Why is aesthetic disinterestedness an essential theme in accounting for beauty? For several reasons, philosophers have emphasized aesthetic disinterestedness. One, it is a good way to explain why human beings are capable of experiencing beauty unlike animals. While animals only value things based on instinct and survival, human beings can take delight in things for their own sake.
Aesthetic disinterestedness is also valued or emphasized by historic thinkers because of how it can enable a person to build virtues like chastity and moderation in pleasures. Aesthetic disinterestedness is also sometimes used as a criteria to discern that something is truly beautiful or as a way of coming to recognize the beauty of a thing. Immanuel Kant, for instance, would say that in order for anything to beautiful it has to be something that can be taken with aesthetic delight in a manner that lacks any attempt to use and possess the object. Kant would go as far as to say that if an experience involves any decision to utilize and/or possess a thing or a person then that experience cannot be a real experience of the beautiful. In other words, all true experiences of beauty always involve aesthetic disinterestedness for Immanuel Kant.

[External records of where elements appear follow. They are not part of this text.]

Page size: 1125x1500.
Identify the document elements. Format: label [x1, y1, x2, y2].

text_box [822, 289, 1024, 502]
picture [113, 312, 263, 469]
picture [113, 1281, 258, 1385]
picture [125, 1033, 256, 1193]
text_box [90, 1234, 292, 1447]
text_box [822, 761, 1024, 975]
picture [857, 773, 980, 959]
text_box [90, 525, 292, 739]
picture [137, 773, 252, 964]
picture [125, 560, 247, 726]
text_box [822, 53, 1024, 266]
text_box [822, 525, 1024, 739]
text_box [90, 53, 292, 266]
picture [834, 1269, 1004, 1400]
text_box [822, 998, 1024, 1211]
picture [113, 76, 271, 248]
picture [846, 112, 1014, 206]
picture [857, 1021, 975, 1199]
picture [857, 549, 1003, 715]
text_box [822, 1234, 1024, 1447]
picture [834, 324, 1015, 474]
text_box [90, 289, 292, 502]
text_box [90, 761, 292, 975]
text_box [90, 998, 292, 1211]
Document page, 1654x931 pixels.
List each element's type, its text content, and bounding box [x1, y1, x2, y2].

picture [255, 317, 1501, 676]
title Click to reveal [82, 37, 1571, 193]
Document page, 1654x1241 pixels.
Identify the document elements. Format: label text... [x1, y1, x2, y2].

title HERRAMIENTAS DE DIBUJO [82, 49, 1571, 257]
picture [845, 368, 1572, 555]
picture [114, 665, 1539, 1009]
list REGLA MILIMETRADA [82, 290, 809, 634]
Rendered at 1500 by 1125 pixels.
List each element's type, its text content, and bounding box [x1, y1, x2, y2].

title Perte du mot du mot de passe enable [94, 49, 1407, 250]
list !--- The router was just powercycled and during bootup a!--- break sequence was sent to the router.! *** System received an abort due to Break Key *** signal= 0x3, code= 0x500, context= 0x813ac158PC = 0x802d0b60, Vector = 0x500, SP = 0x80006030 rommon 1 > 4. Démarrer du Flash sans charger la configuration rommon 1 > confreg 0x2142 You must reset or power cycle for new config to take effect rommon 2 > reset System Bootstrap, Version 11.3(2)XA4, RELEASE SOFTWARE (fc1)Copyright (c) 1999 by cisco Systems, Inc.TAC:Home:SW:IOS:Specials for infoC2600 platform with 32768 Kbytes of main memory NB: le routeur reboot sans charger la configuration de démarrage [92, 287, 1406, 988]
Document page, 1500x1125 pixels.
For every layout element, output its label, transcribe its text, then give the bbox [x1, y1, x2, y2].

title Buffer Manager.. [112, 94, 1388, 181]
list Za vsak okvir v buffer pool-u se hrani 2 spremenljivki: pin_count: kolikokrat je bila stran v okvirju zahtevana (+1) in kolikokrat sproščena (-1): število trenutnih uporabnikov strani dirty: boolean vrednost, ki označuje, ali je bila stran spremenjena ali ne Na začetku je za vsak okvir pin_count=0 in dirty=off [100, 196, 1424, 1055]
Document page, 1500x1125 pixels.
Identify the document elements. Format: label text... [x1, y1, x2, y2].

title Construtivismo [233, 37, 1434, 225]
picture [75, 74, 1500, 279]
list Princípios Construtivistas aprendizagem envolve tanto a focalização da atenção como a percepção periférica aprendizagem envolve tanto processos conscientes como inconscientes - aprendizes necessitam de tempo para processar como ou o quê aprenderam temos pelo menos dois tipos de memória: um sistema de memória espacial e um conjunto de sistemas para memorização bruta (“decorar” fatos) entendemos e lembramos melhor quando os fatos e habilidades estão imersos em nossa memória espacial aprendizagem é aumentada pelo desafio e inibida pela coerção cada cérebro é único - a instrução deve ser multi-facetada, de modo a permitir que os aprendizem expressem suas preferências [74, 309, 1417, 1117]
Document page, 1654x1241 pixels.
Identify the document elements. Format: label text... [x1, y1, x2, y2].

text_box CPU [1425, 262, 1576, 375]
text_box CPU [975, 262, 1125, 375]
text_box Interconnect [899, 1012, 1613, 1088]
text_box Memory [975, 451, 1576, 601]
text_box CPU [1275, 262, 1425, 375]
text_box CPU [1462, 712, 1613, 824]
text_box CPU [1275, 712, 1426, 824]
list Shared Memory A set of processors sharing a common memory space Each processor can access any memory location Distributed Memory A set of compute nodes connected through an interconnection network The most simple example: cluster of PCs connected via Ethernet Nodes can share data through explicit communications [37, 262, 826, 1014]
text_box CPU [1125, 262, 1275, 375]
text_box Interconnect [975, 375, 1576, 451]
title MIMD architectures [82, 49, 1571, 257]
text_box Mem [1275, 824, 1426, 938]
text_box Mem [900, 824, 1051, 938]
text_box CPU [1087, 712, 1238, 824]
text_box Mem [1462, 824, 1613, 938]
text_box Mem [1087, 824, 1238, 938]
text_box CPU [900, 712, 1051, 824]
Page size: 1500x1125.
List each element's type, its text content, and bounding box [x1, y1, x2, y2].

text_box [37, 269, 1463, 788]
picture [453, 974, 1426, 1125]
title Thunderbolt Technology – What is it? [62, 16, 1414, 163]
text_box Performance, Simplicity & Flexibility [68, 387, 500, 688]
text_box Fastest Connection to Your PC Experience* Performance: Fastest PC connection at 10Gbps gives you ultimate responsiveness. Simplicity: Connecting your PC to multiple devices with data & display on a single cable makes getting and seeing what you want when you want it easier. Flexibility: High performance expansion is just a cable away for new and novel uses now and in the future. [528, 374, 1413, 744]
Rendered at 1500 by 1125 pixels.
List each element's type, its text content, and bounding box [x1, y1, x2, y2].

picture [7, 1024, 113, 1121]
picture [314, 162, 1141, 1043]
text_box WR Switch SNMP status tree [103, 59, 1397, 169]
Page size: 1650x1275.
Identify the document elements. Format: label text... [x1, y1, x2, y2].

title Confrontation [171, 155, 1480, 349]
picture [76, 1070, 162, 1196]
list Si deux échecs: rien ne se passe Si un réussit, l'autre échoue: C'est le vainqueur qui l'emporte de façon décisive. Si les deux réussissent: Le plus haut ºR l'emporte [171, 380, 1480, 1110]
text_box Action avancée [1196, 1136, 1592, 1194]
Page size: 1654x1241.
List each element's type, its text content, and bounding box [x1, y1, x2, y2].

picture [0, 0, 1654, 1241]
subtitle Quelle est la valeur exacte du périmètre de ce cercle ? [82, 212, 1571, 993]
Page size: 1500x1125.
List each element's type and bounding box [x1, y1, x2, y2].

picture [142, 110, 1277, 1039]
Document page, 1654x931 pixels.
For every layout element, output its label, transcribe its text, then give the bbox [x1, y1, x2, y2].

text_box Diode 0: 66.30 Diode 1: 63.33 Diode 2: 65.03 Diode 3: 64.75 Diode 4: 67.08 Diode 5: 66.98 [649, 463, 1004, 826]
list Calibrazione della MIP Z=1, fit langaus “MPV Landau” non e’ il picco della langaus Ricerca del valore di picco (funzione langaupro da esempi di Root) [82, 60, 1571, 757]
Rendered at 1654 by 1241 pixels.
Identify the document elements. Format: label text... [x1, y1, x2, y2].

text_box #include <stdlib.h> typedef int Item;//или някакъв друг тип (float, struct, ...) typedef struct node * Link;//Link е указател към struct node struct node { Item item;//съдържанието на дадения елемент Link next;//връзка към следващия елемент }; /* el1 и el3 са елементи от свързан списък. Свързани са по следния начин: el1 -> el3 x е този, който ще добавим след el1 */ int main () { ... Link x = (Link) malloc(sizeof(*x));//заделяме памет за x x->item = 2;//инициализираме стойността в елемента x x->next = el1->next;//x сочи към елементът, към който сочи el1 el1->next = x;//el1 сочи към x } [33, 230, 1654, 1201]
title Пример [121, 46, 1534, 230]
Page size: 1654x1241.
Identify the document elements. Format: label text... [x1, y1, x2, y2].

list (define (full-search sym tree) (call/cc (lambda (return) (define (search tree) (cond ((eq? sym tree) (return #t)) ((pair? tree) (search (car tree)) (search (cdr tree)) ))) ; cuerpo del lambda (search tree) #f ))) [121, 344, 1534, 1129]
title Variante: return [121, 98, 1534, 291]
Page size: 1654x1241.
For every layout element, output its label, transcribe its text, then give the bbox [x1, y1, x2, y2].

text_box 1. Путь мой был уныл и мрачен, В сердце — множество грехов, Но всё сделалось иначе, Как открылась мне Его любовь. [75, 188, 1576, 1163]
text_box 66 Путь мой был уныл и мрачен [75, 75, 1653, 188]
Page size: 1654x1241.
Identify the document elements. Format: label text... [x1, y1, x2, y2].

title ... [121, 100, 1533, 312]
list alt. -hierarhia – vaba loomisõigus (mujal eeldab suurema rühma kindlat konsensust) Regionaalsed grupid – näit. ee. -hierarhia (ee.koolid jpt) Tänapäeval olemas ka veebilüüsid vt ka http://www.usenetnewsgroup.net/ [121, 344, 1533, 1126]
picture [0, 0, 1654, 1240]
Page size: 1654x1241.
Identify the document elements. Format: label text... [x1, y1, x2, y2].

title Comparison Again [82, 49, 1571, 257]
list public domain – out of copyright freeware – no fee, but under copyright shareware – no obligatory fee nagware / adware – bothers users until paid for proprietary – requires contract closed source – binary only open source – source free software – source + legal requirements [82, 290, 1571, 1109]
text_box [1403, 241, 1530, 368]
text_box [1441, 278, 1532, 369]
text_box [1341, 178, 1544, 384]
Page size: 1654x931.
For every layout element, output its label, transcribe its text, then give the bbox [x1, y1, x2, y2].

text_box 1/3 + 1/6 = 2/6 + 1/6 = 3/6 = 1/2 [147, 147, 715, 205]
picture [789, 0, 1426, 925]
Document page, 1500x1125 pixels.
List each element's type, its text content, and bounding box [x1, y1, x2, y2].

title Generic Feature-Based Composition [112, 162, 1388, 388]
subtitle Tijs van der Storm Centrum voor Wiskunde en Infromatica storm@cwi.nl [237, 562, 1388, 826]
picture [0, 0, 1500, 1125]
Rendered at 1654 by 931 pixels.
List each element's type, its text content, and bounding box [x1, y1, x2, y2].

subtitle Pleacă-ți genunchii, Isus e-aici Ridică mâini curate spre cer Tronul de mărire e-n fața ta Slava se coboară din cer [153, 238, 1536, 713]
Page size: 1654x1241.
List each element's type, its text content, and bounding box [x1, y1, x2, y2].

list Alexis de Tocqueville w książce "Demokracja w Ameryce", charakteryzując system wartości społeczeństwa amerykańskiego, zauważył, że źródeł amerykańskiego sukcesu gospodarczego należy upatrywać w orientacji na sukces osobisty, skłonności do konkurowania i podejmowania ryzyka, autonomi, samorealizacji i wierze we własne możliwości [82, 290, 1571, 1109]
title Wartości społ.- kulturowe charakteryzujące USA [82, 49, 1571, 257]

While Aquinas, to his credit, doesn’t over-restrict beauty to aesthetic disinterestedness like Kant does as such, he nonetheless emphasizes aesthetic distinterestedness for reasons that it promotes the virtue of moderation and that it aids people to better see the beauty of things. While I do not agree with Kant’s idea that true experiences of beauty are restricted to delighting in things apart from utility and possession, Kant, however, does have a point in that aesthetic disinterestedness can be helpful in coming to know the beauty of things. And I would also add that aesthetic disinterestedness is essential in the practice of certain virtues like temperance or moderation in pleasures which both Kant and Aquinas upheld that contention as well.